Seperating fact from gripe with Saul Anuzis is kind of hard. The fact is that a lot of the home folks in Michigan are ticked off with him. A disgruntled Senate candidate send out a letter to RNC members dishing on Anuzis. When you cut through all the gossip, you’re left with some basic salient facts:

1) Since Saul Anuzis became Chairman, Michigan Republicans have lost 17 Republican-held State House seats, two incumbent Republican members of Congress, four Republican held University board seats, numerous open seats, and an incumbent Chief Justice of the Supreme Court. He has not won a single targeted race since becoming Chairman.

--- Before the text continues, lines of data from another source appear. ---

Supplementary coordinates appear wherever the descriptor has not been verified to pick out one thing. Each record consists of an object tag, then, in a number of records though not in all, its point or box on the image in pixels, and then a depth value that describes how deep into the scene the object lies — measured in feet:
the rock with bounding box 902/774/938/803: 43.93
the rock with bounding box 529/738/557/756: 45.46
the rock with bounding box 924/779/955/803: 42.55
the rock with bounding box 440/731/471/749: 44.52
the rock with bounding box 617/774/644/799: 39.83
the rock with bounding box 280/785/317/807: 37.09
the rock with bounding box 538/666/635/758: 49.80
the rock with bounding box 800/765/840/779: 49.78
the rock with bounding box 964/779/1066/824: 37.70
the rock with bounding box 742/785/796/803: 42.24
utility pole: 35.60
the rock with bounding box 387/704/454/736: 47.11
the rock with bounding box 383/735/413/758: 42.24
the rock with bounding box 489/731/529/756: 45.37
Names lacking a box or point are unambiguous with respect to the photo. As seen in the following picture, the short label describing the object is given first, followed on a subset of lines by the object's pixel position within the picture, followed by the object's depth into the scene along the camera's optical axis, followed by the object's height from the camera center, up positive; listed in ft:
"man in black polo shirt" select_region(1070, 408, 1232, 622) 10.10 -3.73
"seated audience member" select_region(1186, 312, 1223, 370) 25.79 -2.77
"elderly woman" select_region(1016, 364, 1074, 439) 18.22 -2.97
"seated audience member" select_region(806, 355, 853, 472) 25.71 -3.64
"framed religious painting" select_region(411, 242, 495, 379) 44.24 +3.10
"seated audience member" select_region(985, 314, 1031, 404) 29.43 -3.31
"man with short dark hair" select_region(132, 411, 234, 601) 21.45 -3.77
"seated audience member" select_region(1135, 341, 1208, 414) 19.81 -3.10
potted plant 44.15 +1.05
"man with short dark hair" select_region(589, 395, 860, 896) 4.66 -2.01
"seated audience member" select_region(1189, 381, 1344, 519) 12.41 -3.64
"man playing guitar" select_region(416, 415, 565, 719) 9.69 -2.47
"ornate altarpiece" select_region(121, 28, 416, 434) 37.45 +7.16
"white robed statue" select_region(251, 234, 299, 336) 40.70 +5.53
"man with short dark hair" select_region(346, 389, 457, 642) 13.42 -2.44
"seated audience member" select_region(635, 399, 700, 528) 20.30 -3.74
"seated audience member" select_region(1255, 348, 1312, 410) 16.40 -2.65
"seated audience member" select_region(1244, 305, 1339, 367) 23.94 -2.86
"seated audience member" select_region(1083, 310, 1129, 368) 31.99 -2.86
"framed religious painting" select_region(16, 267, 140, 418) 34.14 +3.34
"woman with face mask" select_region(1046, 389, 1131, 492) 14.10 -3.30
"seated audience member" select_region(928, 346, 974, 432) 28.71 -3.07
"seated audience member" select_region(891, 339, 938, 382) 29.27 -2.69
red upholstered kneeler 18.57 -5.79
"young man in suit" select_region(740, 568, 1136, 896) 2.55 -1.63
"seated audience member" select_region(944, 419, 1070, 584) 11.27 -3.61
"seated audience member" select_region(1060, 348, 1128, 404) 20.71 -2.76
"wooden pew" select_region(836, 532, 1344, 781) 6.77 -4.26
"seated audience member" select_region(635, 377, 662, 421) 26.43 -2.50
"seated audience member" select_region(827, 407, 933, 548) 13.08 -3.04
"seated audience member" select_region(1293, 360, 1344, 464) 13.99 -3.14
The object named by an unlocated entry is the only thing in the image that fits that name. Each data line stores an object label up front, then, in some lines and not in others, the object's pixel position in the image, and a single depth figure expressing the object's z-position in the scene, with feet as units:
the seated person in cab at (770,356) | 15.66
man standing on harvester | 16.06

So why the heck is being considered for Chairman again? Even his much touted social networking and online skills are being attacked. While the person raising the argument  (Hat Tip: Townhall.) is biased (a big time booster for Mike Duncan) there’s some truth in it. I’ve got to tell you: I’m not impressed that the Michigan GOP has a You Tube channel with 3 videos all of which are about a year old. It’s a great idea to have a chairman from a traditionally Democratic State. It’s a terrible idea to have a chairman who pretty much has failed as a State Chairman. Why are we going to give him an opportunity to screw up on the national level, too?


Chip Saltsman is sending signals to anyone who might be hesitant to support him because of his work for Huckabee:

“[The Huckabee campaign] is part of my resume but it doesn’t define me politically,” Saltsman explained. “I’m not sure if you look at my history that you’d think I was a Huckabee guy. You could just as easily say I’m a Bob Corker guy, a Lamar Alexander guy or a Frist guy.”

He also noted his strong leadership against his political mentor Governor Don Sundquist on the state income tax issue shortly after becoming chair of the Tennessee Republican Party as evidence that he is a man willing to go against politicians he may be associated with.

Saltsman certainly made no apologies for his association with Huckabee and spoke with pride of his “13 months” on the campaign but he did make sure to put a bit of distance between himself and the Huckabee message. Saltsman made it plain that he was a straight politics guy in his role as campaign manager — a hired hand — not the idea man.

“Mike Huckabee was responsible for the issues in that campaign, not me,” Saltsman said.

The RNC definitely doesn’t want a Chairman whose goal is to promote a Presidential Candidate and I think people with that concern will find Saltsman’s re-assuring. Saltsman biggest challenge is that he’s not a member of the RNC.

Many consider that a key requirement and if that’s the case Katon Dawson, Mike Duncan, and Saul Anuzis have to be considered frontrunners, but I wouldn’t count out Saltsman entirely.